Muzzaffer, istenilen malzemeyi güç bela, Karaköy'de bir Yahudi tüccarda buldu. Fiyatını öğrendi. Parayı almak üzere Erkan-ı Harbiye'ye gitti. Yanında getirdiği tezkereyi uzattı. Komutan, miktarını bile sormadan, "Ne alınacak?" dedi. "Otomobil ve kamyon lastiği" cevabı verilince Muzaffer'e dik dik baktı:"Ben askerin ayağına postal alacak parayı bulamıyorum. Sen otomobil lastiğinden bahsediyorsun! Haydi yürü git...
Para mara yok!"
Muzaffer selamı çaktı, dışarı çıktı. Malzemeyi bulmuştu fakat para yoktu. Eli boş dönemezdi, bir çaresini bulmak lazımdı...
Doğru tüccara gitti:
"Paranın tediye muamelesi akşamüstü bitecek. Yarın öğleden evvel vapurum Çanakkale'ye kalkıyor, yetiştirmem lazım.
Onun için sabah ezanında geleceğim.
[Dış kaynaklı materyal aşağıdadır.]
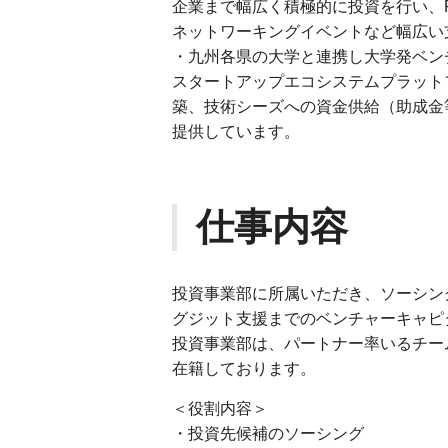
企業まで幅広く積極的に投資を行い、
ネットワーキングイベントなど幅広い
・九州各県の大学と連携し大学発ベン
スタートアップエコシステムプラット
築、技術シーズへの資金供給（助成金
提供しています。
仕事内容
投資事業部に所属いただき、ソーシン
グジット支援までのベンチャーキャピ
投資事業部は、パートナー率いるチー
在籍しております。
＜役割内容＞
・投資先候補のソーシング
Malları mutlaka hazır edin..." Muzaffer tam ayrılırken ilave etti: "Altın para vermiyorlar, kağıt para verecekler!"
Ertesi sabah ortalık henüz ışırken, havagazı fenerinin yarım yamalak aydınlattığı loşlukta mallar arabaya yüklendi. Muzaffer bir yüzlük kaime (100 liralık kaime, resmi fiyatıyla 100 altın demekti) verdi.
Üç gün sonra, tüccar, elindeki yüzlük kaimeyi bozdurmak üzere Osmanlı Bankası'na gitti.
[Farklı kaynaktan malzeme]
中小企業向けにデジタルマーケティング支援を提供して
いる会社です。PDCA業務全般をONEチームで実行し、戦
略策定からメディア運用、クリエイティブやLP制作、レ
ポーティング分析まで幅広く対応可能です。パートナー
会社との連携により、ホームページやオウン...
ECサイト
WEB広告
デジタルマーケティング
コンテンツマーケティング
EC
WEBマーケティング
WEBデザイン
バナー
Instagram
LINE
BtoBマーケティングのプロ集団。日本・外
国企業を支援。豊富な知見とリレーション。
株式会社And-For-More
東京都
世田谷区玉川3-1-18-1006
Bozmadılar... Çünkü, elindeki para sahte idi.
Muzaffer, para basımında kullanılan kağıdın aynını Karaköy'de bir kırtasiyeciden almış, bütün gece oturmuş, çini mürekkebi ve boya ile, gerçeğinden bir bakışta ayırt edilemeyecek taklit bir para yapmıştı!..
Bir farkla...
O devrin hakiki paralarının üzerindeki yazılar arasında yukarıda şu ibare bulunurdu: "Bedeli
Dersaadet'te altın olarak tesviye olunacaktır." Muzaffer, yaptığı taklit parada bu ibareyi şöyle yazmıştı: "Bedeli Çanakkale'de altın olarak tesviye olunacaktır."
Muzaffer Bey Galatasaraylı'ydı. Kendisi de Galatasaraylı olan Ziyad Ebuzziya hikayenin sonunu şöyle aktarıyor:
Daha sonra şehit olan Muzaffer'in taklidini yaptığı paranın aslı bu tertip kağıt paraların en büyük kıymeti olan 50 liralık kağıt paradır.
Herhalde alacağı malzemenin bedeli elli liranın çok üstünde olmalıdır ki, iki tane ellilik imal edecek olsa anlaşılabileceği için tek bir yüzlük yapmıştır. Esasen Muzaffer'in "sabah ezanı
vakti" üzerinde durması da, hem o devrin ölü ışıkları altında paranın iyice incelenmesine imkan bırakmamak, hem de sabahın o saatinde her taraf kapalı olduğundan, sağa sola sormak ihtimalini de ortadan kaldırmak için olmalıdır.
Peki ya tüccar? Onun parası ne oldu? Bu olay Saray'da da duyulunca, Şehzade Halim Efendi olayla ilgilendi. Tüccarı buldurdu. 100'lük evrak-ı nakdiyeyi bedelini altın olarak ödeyip aldı. İstanbul Polis Okulu'ndaki emniyet müzesine hediye etti.